Выбрать главу

– Я просто хочу, чтобы это кончилось, Джо, – говорила мама. – Хочу, чтобы твой папа вернулся домой. Мне всё равно, как это случится. Я хочу, чтобы всё стало как раньше.

Дедушка редко спорил с ней в открытую, но внук знал, что он думает.

– Этот полковник в Лондоне, де Голль этот, – он наша единственная надежда, – говорил дедушка Джо. – Он и англичане. Я не люблю англичан и никогда не любил, но, по крайней мере, они сражаются с немцами, а любой, кто это делает, – друг Франции – вот как я это себе представляю. А уж я-то знаю, Джо, я ж воевал с немцами раньше, помнишь? Мы их победили и опять победим. Должны победить – если нет, то не останется ничего, ни для тебя, ни для всех нас.

Что Джо думал о войне, похоже, зависело от того, с кем он говорил: с мамой или дедушкой, – сам он никак не мог определиться.

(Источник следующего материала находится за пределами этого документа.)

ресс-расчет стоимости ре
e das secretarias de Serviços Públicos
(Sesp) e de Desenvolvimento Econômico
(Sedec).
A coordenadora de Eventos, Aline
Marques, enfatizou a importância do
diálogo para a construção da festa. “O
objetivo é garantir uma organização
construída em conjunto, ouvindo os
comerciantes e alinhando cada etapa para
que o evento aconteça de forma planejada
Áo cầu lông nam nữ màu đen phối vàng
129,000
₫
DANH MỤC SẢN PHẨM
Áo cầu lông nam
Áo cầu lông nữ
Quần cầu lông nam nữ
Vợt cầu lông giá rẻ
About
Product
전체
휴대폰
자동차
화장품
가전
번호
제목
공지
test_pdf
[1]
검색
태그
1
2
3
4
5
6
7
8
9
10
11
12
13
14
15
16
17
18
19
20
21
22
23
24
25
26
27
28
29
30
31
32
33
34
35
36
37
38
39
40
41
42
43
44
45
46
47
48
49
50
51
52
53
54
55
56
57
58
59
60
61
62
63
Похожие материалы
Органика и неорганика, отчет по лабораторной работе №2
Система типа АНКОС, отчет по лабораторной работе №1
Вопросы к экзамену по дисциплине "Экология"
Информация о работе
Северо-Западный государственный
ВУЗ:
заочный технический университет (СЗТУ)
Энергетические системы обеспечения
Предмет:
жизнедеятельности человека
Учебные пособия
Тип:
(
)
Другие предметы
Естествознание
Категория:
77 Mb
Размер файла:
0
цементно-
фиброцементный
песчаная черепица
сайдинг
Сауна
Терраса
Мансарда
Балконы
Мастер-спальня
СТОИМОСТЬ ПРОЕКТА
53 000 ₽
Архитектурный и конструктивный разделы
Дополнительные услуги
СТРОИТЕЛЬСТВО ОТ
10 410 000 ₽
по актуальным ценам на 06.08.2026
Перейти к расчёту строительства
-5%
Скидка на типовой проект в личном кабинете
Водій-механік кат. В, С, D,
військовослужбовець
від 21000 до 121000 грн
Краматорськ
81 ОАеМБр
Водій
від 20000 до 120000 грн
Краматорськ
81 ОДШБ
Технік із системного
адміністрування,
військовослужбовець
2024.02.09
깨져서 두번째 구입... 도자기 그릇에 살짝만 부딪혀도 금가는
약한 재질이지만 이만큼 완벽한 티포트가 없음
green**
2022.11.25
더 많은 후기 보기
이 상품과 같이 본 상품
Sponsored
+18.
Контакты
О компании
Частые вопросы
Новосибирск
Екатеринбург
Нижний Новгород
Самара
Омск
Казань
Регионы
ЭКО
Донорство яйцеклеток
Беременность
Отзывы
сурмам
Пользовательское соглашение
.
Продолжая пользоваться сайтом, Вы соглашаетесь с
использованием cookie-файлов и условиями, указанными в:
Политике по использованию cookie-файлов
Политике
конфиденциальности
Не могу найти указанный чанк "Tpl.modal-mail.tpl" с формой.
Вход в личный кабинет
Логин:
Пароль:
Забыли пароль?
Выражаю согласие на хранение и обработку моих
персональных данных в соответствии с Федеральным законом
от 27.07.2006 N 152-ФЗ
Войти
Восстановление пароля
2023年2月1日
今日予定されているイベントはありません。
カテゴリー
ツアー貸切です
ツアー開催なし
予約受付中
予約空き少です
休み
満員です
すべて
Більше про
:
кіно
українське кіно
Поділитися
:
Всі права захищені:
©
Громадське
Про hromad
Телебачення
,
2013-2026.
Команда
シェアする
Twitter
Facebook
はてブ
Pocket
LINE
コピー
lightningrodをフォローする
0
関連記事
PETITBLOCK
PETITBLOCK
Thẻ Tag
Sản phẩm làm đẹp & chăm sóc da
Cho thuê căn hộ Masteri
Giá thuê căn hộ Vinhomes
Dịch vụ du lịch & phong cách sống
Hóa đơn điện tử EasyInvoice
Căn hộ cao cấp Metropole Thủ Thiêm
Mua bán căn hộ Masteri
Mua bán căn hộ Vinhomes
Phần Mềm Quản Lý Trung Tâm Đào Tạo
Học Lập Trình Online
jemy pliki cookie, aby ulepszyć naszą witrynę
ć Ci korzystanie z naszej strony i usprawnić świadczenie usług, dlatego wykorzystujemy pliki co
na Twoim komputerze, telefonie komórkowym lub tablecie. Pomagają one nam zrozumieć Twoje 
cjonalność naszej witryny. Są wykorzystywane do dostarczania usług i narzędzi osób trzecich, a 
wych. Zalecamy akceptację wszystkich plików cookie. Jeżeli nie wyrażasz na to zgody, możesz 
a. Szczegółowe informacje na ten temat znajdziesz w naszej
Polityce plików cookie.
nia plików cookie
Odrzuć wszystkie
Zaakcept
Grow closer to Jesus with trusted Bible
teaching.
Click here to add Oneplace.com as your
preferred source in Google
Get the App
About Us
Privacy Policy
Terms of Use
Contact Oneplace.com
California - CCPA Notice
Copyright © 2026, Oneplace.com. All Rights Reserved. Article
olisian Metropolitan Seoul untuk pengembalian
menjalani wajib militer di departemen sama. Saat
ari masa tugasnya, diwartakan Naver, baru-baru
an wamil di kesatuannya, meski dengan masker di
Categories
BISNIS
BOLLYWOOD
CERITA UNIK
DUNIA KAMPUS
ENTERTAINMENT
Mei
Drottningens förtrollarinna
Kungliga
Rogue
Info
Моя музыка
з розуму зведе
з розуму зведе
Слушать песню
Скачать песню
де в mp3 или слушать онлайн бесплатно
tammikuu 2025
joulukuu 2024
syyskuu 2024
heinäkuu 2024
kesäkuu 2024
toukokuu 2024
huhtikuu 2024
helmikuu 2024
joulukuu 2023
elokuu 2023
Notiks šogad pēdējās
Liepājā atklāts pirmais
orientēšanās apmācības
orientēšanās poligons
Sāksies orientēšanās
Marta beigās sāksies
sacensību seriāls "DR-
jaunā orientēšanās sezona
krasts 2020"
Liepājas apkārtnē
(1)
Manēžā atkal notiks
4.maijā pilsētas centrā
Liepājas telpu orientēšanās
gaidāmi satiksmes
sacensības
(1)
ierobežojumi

Джо часто размышлял о папе, сидя на камне и наблюдая за овцами. Поначалу он сильно скучал по отцу: по шуму, который тот поднимал по всему дому, по запаху, который он приносил с собой после работы. Но теперь, с течением времени, Джо всё больше радовала его новая роль мужчины в доме. Ему нравилось сидеть на папином стуле за кухонным столом и делать папину работу на ферме. Но как папа и война ни состязались за место в его мыслях, он всегда возвращался к медвежонку и человеку, встреченному в лесах в день медвежьей охоты. Ему необходимо было узнать, что это за человек, от чего он скрывается и почему он ждёт Аню. Каждый новый день усиливал его желание снова пойти на ферму вдовы Оркада и выяснить, что там происходит, и ещё разок увидеть медвежонка. Но всегда находилась какая-нибудь работа: домашние задания или что-то на ферме. Было трудно уйти – по крайней мере, так он сам себе говорил.

Этим летом овец на горные пастбища повёл дедушка. Джо ещё слишком мал, сказала мама, и пока не справится в одиночку, и к тому же она не хотела, чтобы он снова пропускал школу.

– Учёба бывает только раз в жизни, – говорила она.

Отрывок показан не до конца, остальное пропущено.